* **Tasks to complete**:
**a)** Answer these from the notebook excerpt on key actors:
(i) Which keyword is passed to table_sentiment under the Halpern heading?
(ii) What value does the draw_plot_combo call give for y1_color?
(iii) Which three names appear in parentheses beside american_behavioural_scientist?
**b)** Translate this sentence from the notebook excerpt on key actors into French: "Here we look at the main named key actors:"
**c)** Pick up the notebook excerpt on key actors after its final line and continue it.

* **Selected extract**:
════

Here we look at the main named key actors:
- halpern
- michie
- spi-b
- behavioural_insights_team / nudge_unit
- american_behavioural_scientist (thaler, sunstein, kahneman)

## Michie

### Prominence

In [None]:
prominence_df[prominence_df.kword == "michie"]

### Sentiment

In [None]:
table_sentiment(df=sent_counts, kword="michie")

In [None]:
draw_plot_combo(keyword="michie", y_axis_range=[-0.1, max_salience],
                x_axis_var = "fortnight_to_lockdown",
                    x_axis_tickvals = fortnights_around_lockdown,
                    x_axis_title="",
                    y2_title_text="",
                    y1_title_text="",
                    sent_df=sent_counts, 
                    prominence_df= prominence_df,
                    y2_color="white",
                    y1_color="black",
                    x_showticklabels=True)

## Halpern

### Prominence

In [None]:
prominence_df[prominence_df.kword == "halpern"]

### Sentiment

In [None]:
table_sentiment(df=sent_counts, kword="halpern")

════

* **Given entries**:
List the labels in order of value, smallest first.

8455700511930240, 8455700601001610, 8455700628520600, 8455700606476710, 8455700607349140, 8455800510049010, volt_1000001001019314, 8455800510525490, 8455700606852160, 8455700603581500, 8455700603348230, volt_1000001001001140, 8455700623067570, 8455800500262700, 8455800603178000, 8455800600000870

════

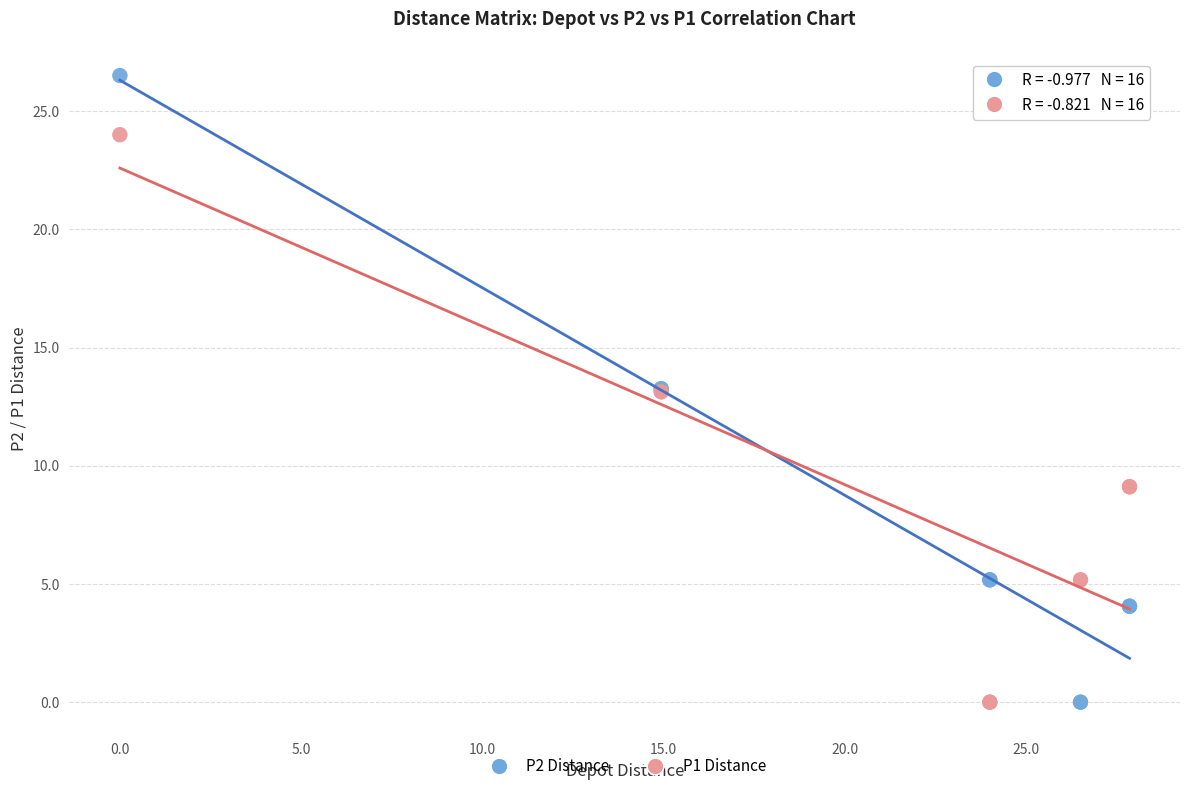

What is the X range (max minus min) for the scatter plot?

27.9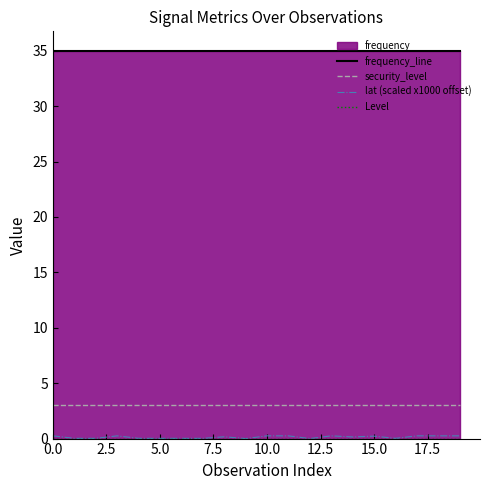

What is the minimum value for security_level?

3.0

════

* **Per-task outputs**:
**a)**
(i) "halpern"
(ii) "black"
(iii) thaler, sunstein, kahneman

**b)** Nous examinons ici les principaux acteurs clés nommés :

**c)**
In [None]:
draw_plot_combo(keyword="halpern", y_axis_range=[-0.1, max_salience],
                x_axis_var = "fortnight_to_lockdown",
                    x_axis_tickvals = fortnights_around_lockdown,
                    x_axis_title="",
                    y2_title_text="",
                    y1_title_text="",
                    sent_df=sent_counts, 
                    prominence_df= prominence_df,
                    y2_color="white",
                    y1_color="white",
                    x_showticklabels=True)

## Behavioural Insight Team / Nudge Unit 

### Prominence

In [None]:
prominence_df[prominence_df.kword == "behav_insights_team"]

### Sentiment

In [None]:
table_sentiment(df=sent_counts, kword="behav_insights_team")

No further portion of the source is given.